▸ Exercise instructions:
a: In the pet food thread, why is Star's Mama thinking of switching to Fromm? Answer in one to three sentences.
b: Answer these questions from the pet food thread, one answer per line, marked the same way:
(i) Which Fromm variety did MMS order for the cats?
(ii) How much less does MMS say the Fromm order costs?
(iii) What does Star's Mama ask about Fromm?
c: Write the next part of the pet food thread, picking up after its last post.

▸ Extract:
****************************************
Sent from Petguide.com Free App


----------



## MMS (Aug 2, 2012)

I just ordered Fromm for the first time. Trying to find a compromise between quality (my primary objective) and price (BF's biggest worry). He's been pitching a fit about Acana/Orijen because we've spent $85+ for the dogs and cats to eat every few weeks. So I just ordered Fromm yesterday(Pork for the pups, Surf & Turf for the kitties) and we'll see how they like it! It is $10 less even with shipping through pet food direct dot com, (I never shop online without a discount).


----------



## michele (Jan 12, 2009)

melissa is it cheaper than z/p,i think i'll give it a go


----------



## Rach_Honey (Jan 13, 2012)

Melissa, how does the price compare to the Eden?x


Sent from Petguide.com Free App


----------



## Star's Mama (Aug 15, 2012)

Yay!

I have a question tho. How much poop a day with Fromm?

Thinking of switching because I really don't want to drive 50min or more to get zp and some allergy (not sure if seasonal)/gassy problems with zp. Think the closest local pet store here has Fromm too.
****************************************
▸ Provided material:
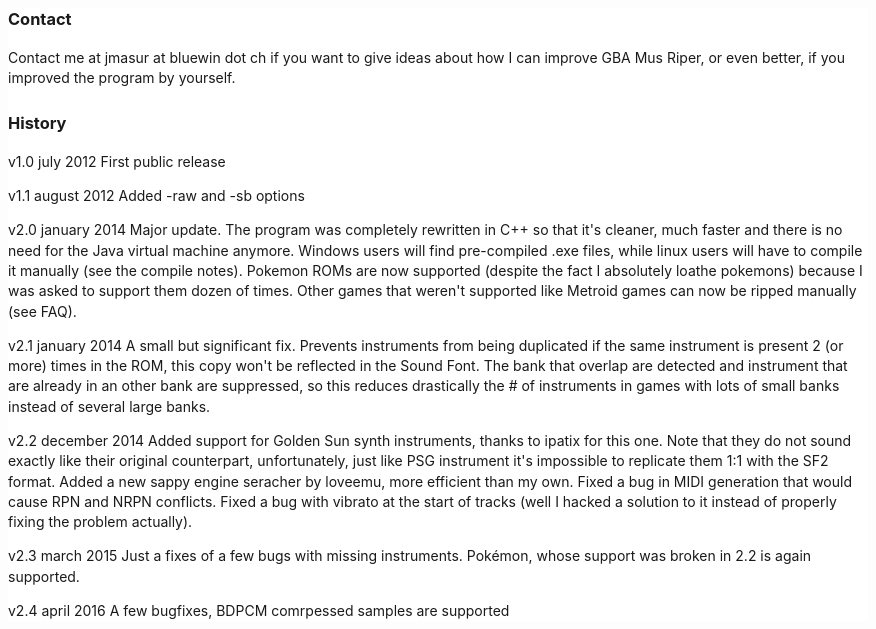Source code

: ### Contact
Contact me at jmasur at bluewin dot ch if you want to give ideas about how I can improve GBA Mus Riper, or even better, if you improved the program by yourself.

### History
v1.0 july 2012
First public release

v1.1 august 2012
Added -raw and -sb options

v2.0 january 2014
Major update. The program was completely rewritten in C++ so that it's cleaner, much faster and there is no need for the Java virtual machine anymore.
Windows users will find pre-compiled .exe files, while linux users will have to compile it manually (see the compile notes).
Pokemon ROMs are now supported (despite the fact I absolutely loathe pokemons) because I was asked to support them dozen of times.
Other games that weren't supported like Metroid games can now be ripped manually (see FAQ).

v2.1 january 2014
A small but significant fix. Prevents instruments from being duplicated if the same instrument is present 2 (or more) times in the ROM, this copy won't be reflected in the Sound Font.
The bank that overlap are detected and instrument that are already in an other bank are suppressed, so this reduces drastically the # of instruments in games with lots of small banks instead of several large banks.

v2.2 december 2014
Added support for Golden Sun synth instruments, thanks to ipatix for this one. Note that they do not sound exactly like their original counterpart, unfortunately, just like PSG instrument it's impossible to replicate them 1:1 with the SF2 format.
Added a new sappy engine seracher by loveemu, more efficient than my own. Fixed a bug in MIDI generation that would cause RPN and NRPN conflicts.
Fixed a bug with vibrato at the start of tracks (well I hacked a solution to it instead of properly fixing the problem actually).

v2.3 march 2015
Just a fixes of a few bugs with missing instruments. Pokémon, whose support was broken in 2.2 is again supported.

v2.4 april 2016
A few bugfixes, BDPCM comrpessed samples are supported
****************************************
▸ Responses for each task:
a: Star's Mama doesn't want to drive 50 minutes or more to buy zp, and zp has been linked to some allergy and gassy problems, possibly seasonal. The closest local pet store probably carries Fromm too.

b:
(i) Surf & Turf
(ii) $10 less, even with shipping
(iii) How much poop a day there is with Fromm

c:
----------



## michele (Jan 12, 2009)

It has good reviews.
Fromm Four Star Nutritionals Grain-Free Dog Food | Review and Rating


----------



## Buildthemskywards (Jun 16, 2012)

I got the Fromm golden because the new ones are not available here yet. I think it was £28 for 6.5kg and £4.50 postage if you spend under £50 so I think it's a similar price to Eden. One thing I forgot to mention is that the pups liked it much more, they're much happier to eat it and almost took my hand off the first night.

Yep, definitely cheaper than ZP Michele. I love ZP but I think it was just too Rich for Mylo's tummy. This also has pre and probiotics in it. They've been pooping a small, compact amount about twice a day since the switch. Maybe 3 times for Mylo. 

Thanks to everyone for recommending it. Ashley - if it wasn't for you and Toby with his similar issues I may never have tried Fromm, so I'm very grateful to you too. I hope I got everyone's questions as I'm on my phone!


----------



## Buildthemskywards (Jun 16, 2012)

This is the link to the one I got from the UK retailer. 
Fromm Puppy Gold 6 75kg | Postal Pets Products


----------



## Buildthemskywards (Jun 16, 2012)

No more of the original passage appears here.